LGS C'est exactement ce que j'ai pensé tout de suite en lisant le premier message, sans connaître l'ancien usage. "Eke" me faisait penser a "sneak" et à "seep" et à "leak" et à maints autres exemples de mots dont l'onomatopée suggère une progression lente.

Après avoir appris le ancien sens je me suis dit que peut-être l'auteur connaissait-il ce sens et que c'était une tournure plutôt poétique. Mais, si je devais parier ce serait sur le fait qu'il l'a réinventé sur le champ, en reprenant son ancien sens par hasard.


----------



## Gil

egueule said:
			
		

> Le mien a du mal à faire passer ses lacets dans les oeillets.
> De plus, depuis sa participation au marathon de notre ville le week-end dernier, le malheureux a des ampoules.

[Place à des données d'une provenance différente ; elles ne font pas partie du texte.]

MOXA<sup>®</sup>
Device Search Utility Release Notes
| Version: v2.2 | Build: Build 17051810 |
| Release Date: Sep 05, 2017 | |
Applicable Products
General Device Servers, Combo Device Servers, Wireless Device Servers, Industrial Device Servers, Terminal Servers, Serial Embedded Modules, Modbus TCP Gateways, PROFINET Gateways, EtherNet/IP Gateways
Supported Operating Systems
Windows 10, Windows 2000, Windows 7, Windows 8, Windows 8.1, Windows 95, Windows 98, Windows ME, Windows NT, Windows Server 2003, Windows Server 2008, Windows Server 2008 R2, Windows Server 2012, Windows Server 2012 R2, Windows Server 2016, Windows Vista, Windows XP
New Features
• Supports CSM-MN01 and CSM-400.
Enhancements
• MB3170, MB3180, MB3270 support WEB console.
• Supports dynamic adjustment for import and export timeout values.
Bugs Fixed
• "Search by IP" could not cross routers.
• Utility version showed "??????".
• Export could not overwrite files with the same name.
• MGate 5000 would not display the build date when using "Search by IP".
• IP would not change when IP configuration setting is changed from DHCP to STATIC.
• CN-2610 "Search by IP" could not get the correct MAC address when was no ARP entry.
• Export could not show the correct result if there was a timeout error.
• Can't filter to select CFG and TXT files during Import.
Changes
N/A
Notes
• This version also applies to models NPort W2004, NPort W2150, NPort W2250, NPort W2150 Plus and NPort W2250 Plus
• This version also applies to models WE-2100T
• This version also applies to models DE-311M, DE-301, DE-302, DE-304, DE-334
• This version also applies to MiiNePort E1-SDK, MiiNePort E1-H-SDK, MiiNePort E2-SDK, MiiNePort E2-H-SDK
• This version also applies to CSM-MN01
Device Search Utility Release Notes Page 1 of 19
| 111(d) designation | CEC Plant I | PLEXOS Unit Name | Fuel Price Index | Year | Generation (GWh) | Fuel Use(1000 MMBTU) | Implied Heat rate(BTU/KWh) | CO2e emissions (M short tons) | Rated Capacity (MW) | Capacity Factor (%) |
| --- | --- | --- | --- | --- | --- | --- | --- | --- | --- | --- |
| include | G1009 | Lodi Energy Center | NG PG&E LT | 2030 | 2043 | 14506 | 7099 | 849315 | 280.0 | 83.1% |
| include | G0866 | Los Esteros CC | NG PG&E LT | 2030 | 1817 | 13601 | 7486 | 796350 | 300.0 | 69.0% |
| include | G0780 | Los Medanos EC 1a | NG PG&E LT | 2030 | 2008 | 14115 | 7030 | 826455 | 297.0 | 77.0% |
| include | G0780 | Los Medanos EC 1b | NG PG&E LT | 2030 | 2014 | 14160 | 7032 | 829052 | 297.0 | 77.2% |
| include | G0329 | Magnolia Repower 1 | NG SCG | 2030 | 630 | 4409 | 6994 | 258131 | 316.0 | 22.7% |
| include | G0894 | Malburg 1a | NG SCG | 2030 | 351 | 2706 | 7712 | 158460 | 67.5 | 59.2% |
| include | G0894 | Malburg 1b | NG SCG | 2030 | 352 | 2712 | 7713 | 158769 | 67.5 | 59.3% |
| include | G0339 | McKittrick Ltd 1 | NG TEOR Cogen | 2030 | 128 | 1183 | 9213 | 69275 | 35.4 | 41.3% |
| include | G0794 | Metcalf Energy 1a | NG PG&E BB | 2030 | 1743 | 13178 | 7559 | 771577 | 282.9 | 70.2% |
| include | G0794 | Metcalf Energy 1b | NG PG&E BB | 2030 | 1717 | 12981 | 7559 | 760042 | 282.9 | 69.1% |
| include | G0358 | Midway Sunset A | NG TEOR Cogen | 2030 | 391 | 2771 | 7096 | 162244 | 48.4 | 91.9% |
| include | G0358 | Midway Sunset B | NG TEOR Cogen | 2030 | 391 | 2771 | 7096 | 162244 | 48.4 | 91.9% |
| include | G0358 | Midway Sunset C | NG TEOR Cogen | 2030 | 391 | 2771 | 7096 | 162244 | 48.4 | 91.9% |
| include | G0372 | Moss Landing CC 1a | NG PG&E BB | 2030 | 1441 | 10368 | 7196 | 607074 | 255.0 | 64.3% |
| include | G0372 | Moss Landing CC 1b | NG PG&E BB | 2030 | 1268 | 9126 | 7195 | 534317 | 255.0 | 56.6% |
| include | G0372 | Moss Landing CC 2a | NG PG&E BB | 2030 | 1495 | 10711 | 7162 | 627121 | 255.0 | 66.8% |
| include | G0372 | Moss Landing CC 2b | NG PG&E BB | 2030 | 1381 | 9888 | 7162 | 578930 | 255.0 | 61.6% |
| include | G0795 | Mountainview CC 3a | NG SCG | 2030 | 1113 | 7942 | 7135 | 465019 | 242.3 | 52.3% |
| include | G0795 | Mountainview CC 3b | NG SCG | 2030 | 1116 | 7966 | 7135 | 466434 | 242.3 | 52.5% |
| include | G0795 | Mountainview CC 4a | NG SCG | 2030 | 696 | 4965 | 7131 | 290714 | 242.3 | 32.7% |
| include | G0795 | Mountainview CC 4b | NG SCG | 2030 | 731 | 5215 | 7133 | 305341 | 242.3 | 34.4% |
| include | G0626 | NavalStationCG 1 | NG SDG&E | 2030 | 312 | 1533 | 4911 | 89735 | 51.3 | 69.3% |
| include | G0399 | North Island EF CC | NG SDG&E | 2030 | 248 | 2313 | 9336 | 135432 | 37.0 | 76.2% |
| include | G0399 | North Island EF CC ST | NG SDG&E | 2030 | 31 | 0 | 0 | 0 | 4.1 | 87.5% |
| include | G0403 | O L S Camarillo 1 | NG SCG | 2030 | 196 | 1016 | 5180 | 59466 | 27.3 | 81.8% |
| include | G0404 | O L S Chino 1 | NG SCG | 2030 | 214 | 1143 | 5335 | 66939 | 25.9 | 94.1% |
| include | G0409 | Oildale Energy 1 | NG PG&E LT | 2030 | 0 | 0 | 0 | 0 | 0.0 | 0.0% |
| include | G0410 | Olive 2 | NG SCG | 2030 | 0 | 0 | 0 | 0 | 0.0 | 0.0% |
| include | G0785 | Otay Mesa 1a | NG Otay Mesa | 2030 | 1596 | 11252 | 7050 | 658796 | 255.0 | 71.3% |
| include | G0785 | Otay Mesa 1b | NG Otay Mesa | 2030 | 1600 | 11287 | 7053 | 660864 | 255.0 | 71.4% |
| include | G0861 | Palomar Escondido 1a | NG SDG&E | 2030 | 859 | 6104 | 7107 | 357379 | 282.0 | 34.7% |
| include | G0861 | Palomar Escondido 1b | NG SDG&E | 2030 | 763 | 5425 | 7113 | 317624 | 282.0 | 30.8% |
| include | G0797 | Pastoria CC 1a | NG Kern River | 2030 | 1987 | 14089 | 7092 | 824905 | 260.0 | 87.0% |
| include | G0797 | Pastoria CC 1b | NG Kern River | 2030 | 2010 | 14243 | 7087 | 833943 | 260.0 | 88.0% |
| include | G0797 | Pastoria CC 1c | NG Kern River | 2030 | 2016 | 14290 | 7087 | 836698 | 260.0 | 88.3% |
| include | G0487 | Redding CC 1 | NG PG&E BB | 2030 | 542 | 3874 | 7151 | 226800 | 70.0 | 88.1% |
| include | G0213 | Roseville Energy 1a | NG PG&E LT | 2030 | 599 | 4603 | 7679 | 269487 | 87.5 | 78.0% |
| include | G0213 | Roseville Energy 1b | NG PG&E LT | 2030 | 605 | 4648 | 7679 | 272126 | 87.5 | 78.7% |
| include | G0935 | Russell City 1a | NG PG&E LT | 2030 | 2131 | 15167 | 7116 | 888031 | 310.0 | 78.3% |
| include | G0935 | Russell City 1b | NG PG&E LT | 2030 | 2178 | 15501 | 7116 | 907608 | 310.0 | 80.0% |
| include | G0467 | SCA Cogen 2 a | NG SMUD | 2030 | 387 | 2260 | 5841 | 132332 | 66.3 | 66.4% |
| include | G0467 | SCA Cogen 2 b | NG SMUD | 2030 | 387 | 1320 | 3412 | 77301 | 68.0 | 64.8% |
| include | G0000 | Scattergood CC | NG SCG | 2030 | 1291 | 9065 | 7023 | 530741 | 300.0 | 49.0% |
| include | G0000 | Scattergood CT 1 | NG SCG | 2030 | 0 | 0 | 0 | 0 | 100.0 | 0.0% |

Il aurait dû se contenter de gastéropoder, la gastérogambade, c'est pour les jeunes...


----------



## Cath.S.

Could it be by any chance a pun on Enhanced Kinetic Energy?


----------



## timpeac

egueule said:
			
		

> Could it be by any chance a pun on Enhanced Kinetic Energy?


 
Wow, maybe - what gives you that idea? If this were a concept mentioned in the book then I would say definitely, but if not then this is something I have never heard of and would seem a bit too abstract to form an acronym of.


----------



## LV4-26

I've found a few hits with google. Each time "_eke forward_" was there, the adverb "_slowly_" wasn't far away. I even found that


> Which begins the dance between my eyes on the road ahead, watching traffic eke forward at 10 mph and my heat guage as it wriggles at the halfway point,


 (it's called My car and its suckage and it reminded me of my own car  )
source : http://www.livejournal.com/users/ellie_fish/
Hence we may infer that "eke forward" has been made up by a few people (for the reason suggested in the above posts) with the meaning of move very slowly ahead.


			
				egueule said:
			
		

> le malheureux a des ampoules.


Aïe...Il ne se plaint pas trop de l'estomac ?


----------



## Cath.S.

> something I have never heard of and would seem a bit too abstract to form an acronym of.


EKE exists as an accepted acronym, Tim:
http://www.acronymfinder.com/af-query.asp?String=exact&Acronym=eke&Find=Find



> Aïe...Il ne se plaint pas trop de l'estomac ?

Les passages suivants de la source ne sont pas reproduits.